2. The deals in scope and their basic facts (segment, competitor, size).
3. What the team believes is happening, so beliefs can be tested against evidence.

## Method

### 1. Separate stated reasons from root causes
Buyers rationalize. "Too expensive" often masks weak value framing or a missing champion. Record the stated reason and the likely root cause, and flag which is which.

### 2. Find the patterns, not the anecdotes
Cluster reasons across deals. A single dramatic loss teaches less than a quiet pattern across ten deals. Segment patterns by deal type, competitor, and stage where lost.

### 3. Diagnose won deals too
Why you win is as actionable as why you lose. Wins reveal the messaging, proof, and buyer type where you are strong, which should shape targeting.

### 4. Distinguish fixable from structural
Some losses are fit problems (wrong ICP) and some are execution problems (slow follow-up, weak discovery). The response differs, so label each.

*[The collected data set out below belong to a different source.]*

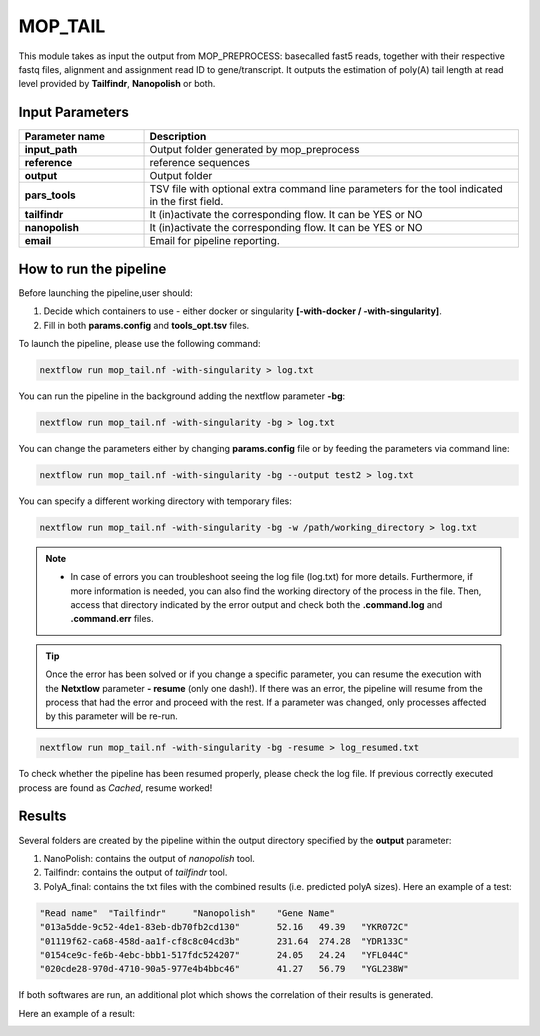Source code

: .. _home-page-moptail:

*******************
MOP_TAIL
*******************

.. autosummary::
   :toctree: generated
   
This module takes as input the output from MOP_PREPROCESS: basecalled fast5 reads, together with their respective fastq files, alignment and assignment read ID to gene/transcript. It outputs the estimation of poly(A) tail length at read level provided by **Tailfindr**, **Nanopolish** or both. 

Input Parameters
======================

.. list-table:: 
   :widths: 25 75
   :header-rows: 1
   
   * - Parameter name
     - Description
   * - **input_path**
     - Output folder generated by mop_preprocess 
   * - **reference**
     - reference sequences
   * - **output**
     - Output folder
   * - **pars_tools**
     - TSV file with optional extra command line parameters for the tool indicated in the first field.
   * - **tailfindr**
     - It (in)activate the corresponding flow. It can be YES or NO
   * - **nanopolish**
     - It (in)activate the corresponding flow. It can be YES or NO
   * - **email**
     - Email for pipeline reporting.
   
  
 

How to run the pipeline
=============================
Before launching the pipeline,user should:

1. Decide which containers to use - either docker or singularity **[-with-docker / -with-singularity]**.
2. Fill in both **params.config** and **tools_opt.tsv** files.

To launch the pipeline, please use the following command:

.. code-block:: console

   nextflow run mop_tail.nf -with-singularity > log.txt


You can run the pipeline in the background adding the nextflow parameter **-bg**:

.. code-block:: console

   nextflow run mop_tail.nf -with-singularity -bg > log.txt

You can change the parameters either by changing **params.config** file or by feeding the parameters via command line:

.. code-block:: console

   nextflow run mop_tail.nf -with-singularity -bg --output test2 > log.txt


You can specify a different working directory with temporary files:

.. code-block:: console

   nextflow run mop_tail.nf -with-singularity -bg -w /path/working_directory > log.txt


.. note::
 
   * In case of errors you can troubleshoot seeing the log file (log.txt) for more details. Furthermore, if more information is needed, you can also find the working directory of the process in the file. Then, access that directory indicated by the error output and check both the **.command.log** and **.command.err** files. 


.. tip::

   Once the error has been solved or if you change a specific parameter, you can resume the execution with the **Netxtlow** parameter **- resume** (only one dash!). If there was an error, the pipeline will resume from the process that had the error and proceed with the rest. If a parameter was changed, only processes affected by this parameter will be re-run. 


.. code-block:: console

   nextflow run mop_tail.nf -with-singularity -bg -resume > log_resumed.txt

To check whether the pipeline has been resumed properly, please check the log file. If previous correctly executed process are found as *Cached*, resume worked!
   
Results
====================

Several folders are created by the pipeline within the output directory specified by the **output** parameter:

1. NanoPolish: contains the output of *nanopolish* tool.
2. Tailfindr: contains the output of *tailfindr* tool.
3. PolyA_final: contains the txt files with the combined results (i.e. predicted polyA sizes). Here an example of a test:

.. code-block:: console

   "Read name"	"Tailfindr"	"Nanopolish"	"Gene Name"
   "013a5dde-9c52-4de1-83eb-db70fb2cd130"	52.16	49.39	"YKR072C"
   "01119f62-ca68-458d-aa1f-cf8c8c04cd3b"	231.64	274.28	"YDR133C"
   "0154ce9c-fe6b-4ebc-bbb1-517fdc524207"	24.05	24.24	"YFL044C"
   "020cde28-970d-4710-90a5-977e4b4bbc46"	41.27	56.79	"YGL238W" 

If both softwares are run, an additional plot which shows the correlation of their results is generated. 


Here an example of a result:

.. image:: ../img/moptail.png
  :width: 800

### 5. Turn patterns into changes
Each significant pattern gets a specific recommended change to messaging, process, targeting, or product.

## Output format
ALWAYS use:

# Win-Loss Synthesis | [Period / Deal Set]
## Why we win (patterns and where we are strong)
## Why we lose (stated reason vs root cause, clustered)
## Patterns by segment / competitor / stage
## Fixable vs structural
## Recommended changes (ranked by impact)

## Anti-patterns to avoid
- Taking buyer-stated reasons at face value.
- Over-indexing on one memorable loss.
- Analyzing only losses and ignoring what wins teach.
- Producing observations with no recommended change.

## Example
Across ten losses, the pattern is deals stalling after a strong demo with no economic buyer engaged. Root cause is single-threading in discovery, and the recommended change is a required multi-threading step before demo.